• **Material for this task**
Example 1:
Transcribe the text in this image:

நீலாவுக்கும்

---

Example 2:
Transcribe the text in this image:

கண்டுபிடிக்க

• **Required action**
Would you please transcribe all of the entries above exactly?

• **Answer box**
Example 1:
Transcribe the text in this image:

நீலாவுக்கும்

---

Example 2:
Transcribe the text in this image:

கண்டுபிடிக்க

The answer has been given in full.